What is the Securities and Exchange Commission (SEC)?

Definition: The Securities and Exchange Commission, most commonly referred to as the SEC, is the federal agency that Congress put in charge of establishing reporting rules of publicly traded companies. The SEC does not, however, make rules for accounting principles and concepts. The FASB and IFRS create rules for privately held company while the PCAOB establishes the accounting framework for public companies.

What Does SEC Mean?

The Securities Exchange Act of 1934 originally created the SEC in 1934. It’s sole job until 2002 was to enforce the Securities Act of 1933. This was a legislative effort to regulate the financial markets in order to prevent another stock market crash.

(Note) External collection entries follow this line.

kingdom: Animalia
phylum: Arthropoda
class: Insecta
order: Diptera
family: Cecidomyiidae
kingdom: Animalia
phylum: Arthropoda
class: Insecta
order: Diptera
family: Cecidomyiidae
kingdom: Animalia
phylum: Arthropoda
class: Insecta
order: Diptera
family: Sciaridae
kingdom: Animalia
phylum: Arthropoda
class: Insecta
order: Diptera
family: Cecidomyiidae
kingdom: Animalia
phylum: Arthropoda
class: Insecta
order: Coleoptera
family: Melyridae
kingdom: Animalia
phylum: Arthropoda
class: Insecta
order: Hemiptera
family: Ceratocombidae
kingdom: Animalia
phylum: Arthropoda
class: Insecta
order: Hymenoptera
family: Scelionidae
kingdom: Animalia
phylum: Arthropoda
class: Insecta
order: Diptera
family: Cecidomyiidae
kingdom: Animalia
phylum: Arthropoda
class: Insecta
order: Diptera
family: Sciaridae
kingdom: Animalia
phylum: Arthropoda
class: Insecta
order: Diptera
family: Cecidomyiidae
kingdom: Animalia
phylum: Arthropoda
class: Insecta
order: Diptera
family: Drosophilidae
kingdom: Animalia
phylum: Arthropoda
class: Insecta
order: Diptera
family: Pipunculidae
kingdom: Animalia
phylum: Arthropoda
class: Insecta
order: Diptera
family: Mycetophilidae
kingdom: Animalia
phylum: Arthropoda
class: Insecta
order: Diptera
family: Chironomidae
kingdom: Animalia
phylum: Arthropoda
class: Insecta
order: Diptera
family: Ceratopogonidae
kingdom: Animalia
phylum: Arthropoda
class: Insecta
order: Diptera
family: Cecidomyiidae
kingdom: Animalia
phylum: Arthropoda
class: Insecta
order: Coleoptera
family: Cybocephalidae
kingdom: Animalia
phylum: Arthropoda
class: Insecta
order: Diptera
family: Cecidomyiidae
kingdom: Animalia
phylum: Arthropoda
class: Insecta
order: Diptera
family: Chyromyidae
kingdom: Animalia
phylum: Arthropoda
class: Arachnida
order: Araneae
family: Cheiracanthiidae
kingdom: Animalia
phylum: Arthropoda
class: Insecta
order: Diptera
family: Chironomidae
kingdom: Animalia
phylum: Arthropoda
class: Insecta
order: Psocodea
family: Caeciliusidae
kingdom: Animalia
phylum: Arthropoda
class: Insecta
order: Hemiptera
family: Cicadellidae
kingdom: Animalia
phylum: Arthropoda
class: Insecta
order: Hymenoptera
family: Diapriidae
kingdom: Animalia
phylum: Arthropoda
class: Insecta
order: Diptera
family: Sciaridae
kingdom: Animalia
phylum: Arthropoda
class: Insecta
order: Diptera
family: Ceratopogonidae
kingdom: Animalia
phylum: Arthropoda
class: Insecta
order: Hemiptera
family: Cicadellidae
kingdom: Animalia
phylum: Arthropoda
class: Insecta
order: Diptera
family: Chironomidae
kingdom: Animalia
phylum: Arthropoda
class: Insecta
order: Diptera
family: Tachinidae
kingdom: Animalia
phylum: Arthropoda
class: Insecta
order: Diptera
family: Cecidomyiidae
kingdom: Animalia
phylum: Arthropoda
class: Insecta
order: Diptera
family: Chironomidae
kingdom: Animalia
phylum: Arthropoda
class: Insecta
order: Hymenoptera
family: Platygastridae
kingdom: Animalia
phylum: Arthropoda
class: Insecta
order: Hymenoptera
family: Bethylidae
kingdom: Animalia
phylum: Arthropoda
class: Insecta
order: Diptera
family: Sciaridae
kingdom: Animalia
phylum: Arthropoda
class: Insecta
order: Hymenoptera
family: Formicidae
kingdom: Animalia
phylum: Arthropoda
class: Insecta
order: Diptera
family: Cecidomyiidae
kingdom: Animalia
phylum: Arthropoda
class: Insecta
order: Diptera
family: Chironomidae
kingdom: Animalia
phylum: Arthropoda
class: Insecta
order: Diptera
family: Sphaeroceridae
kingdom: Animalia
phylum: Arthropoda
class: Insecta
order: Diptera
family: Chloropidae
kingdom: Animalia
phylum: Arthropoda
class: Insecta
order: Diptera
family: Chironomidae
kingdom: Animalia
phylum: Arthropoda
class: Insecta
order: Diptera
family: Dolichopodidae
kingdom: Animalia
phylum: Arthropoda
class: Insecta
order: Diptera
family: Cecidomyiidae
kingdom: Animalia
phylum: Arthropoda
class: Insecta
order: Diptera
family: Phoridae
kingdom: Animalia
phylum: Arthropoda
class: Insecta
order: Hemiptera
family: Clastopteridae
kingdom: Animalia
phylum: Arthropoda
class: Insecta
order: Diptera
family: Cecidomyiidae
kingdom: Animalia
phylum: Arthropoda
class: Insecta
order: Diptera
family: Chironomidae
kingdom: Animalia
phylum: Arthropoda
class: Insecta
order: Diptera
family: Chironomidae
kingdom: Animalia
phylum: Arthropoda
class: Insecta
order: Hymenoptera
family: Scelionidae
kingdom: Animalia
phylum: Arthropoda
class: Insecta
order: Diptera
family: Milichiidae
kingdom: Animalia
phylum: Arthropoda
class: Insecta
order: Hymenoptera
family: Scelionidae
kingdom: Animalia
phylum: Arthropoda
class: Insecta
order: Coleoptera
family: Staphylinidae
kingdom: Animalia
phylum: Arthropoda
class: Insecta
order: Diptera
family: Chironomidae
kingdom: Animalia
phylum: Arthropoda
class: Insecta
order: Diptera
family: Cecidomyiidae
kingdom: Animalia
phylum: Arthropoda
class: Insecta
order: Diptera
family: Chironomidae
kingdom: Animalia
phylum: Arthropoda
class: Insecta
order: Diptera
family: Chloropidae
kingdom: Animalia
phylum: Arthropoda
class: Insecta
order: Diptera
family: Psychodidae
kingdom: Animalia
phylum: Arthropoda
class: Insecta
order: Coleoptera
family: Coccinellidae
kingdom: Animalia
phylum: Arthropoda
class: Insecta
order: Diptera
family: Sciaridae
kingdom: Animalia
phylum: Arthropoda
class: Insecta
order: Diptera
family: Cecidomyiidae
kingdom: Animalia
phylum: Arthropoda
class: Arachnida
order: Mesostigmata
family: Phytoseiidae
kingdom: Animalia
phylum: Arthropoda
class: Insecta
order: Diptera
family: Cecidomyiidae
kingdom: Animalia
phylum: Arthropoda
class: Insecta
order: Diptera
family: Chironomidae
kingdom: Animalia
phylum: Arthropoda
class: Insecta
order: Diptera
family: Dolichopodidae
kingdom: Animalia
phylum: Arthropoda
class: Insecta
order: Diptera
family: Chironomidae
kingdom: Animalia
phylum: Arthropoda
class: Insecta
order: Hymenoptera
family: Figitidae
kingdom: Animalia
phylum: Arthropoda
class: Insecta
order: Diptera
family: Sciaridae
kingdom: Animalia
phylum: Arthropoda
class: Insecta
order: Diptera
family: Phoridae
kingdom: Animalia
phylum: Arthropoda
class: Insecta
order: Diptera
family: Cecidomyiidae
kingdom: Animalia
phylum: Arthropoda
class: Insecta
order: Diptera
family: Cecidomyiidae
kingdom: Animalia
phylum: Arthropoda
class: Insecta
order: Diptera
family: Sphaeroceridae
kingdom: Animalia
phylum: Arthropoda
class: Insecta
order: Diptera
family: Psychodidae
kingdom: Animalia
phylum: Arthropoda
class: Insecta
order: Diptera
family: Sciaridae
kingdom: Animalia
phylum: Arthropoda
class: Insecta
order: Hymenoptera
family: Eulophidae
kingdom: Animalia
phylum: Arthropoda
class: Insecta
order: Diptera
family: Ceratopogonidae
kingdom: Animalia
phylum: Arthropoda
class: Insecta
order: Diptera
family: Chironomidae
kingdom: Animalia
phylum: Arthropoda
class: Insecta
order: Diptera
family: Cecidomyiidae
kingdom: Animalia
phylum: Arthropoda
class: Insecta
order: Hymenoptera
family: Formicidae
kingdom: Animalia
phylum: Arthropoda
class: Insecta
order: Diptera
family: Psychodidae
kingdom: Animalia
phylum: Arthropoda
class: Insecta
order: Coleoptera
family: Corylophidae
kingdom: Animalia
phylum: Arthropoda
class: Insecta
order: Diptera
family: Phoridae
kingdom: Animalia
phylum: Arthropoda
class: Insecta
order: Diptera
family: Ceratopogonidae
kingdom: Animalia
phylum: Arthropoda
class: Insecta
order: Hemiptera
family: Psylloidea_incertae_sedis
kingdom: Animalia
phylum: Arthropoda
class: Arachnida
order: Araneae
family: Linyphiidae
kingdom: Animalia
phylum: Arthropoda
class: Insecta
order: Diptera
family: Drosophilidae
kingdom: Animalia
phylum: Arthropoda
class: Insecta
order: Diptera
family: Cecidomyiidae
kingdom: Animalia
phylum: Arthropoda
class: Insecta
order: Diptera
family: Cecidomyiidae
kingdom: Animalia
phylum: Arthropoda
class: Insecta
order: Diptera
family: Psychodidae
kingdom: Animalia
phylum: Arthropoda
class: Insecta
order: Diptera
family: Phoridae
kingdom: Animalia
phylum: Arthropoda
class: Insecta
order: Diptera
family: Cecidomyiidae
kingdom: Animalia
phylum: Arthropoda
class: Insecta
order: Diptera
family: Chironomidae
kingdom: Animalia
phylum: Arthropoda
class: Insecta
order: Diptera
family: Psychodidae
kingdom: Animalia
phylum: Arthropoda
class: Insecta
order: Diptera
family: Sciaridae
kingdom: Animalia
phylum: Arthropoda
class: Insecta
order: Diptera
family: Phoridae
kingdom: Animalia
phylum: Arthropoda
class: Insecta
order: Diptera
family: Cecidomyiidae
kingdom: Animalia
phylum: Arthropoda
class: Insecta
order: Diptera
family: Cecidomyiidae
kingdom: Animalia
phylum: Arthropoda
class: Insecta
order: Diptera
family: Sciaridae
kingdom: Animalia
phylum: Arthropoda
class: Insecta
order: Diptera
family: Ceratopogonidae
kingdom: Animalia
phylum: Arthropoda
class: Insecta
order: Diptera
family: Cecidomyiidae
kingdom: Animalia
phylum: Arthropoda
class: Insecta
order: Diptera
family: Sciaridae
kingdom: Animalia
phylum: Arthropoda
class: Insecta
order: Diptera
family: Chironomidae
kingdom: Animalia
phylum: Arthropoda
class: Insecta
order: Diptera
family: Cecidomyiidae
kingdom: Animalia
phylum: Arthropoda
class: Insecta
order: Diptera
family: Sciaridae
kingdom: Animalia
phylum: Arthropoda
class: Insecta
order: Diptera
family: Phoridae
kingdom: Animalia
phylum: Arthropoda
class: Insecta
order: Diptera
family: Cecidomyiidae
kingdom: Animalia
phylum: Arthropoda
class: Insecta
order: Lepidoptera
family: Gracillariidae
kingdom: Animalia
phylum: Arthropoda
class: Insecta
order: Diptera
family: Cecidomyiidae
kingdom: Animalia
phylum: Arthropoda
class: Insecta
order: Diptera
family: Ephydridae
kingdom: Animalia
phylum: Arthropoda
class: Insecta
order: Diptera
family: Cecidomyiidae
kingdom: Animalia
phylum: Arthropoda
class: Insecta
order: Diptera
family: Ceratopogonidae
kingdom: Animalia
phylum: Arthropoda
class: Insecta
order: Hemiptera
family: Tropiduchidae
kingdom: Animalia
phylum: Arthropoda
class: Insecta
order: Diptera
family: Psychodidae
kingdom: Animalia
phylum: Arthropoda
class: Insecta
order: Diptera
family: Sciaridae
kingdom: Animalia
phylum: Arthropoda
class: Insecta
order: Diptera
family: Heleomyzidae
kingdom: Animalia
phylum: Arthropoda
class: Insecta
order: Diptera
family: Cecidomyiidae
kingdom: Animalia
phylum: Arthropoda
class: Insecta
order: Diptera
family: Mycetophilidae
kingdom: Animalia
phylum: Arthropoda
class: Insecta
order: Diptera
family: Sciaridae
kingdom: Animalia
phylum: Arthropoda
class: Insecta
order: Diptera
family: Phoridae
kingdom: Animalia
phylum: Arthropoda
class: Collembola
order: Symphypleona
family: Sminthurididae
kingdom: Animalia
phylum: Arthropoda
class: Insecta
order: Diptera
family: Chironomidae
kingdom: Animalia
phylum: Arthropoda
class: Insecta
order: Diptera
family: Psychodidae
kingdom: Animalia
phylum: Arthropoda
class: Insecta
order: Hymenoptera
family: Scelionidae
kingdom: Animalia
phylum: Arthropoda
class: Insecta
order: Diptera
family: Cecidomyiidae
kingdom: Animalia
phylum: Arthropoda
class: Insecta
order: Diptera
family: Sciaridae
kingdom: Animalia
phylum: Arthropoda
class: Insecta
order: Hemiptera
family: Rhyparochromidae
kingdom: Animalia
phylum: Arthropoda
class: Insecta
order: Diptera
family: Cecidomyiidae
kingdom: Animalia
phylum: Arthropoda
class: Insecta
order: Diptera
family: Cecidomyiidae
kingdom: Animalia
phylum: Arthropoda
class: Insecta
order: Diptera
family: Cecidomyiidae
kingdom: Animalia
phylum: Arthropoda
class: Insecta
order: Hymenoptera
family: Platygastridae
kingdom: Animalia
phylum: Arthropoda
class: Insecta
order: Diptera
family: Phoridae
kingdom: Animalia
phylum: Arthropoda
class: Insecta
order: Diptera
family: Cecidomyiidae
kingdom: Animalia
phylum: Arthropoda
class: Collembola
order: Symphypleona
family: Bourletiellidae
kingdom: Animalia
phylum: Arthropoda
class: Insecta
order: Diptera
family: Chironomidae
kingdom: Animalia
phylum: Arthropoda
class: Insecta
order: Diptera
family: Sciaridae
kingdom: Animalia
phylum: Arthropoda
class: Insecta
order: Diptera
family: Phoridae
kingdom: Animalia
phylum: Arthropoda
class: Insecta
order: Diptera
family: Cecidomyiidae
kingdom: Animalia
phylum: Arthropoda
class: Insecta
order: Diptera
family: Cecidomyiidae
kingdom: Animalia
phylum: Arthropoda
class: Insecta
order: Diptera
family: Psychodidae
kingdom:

Since then, the SEC has also been charged with enforcing the Sarbanes-Oxley Act or SOX of 2002 which was enacted to prevent fraudulent reporting by public companies and further punish the executives who allow legal practices to thrive in their firms.

The SEC now requires quarterly and annual audited financial statements as well as other financial reports like management discussion and analysis from all publicly traded companies.


Although the SEC is in charge of enforcing the stock regulators law, it doesn’t have the power to prosecute firms and individuals criminally. Instead, does oversee and bring civil suits to individuals and companies that have defrauded the public. Other federal criminal enforcement agencies prosecute individuals and firms on a criminal basis.

In the last two decades, the Securities and Exchange Commission has come under increasing scrutiny for its lack of controls and ability to find and punish fraud. The scandals of the early 2000s including Enron, the 2008 banking crisis, and the Madoff scene weren’t originally detected or stopped by the SEC. In fact, there is evidence that suggests that the SEC had reasonable knowledge of all of these scandals before they broke but intern did nothing.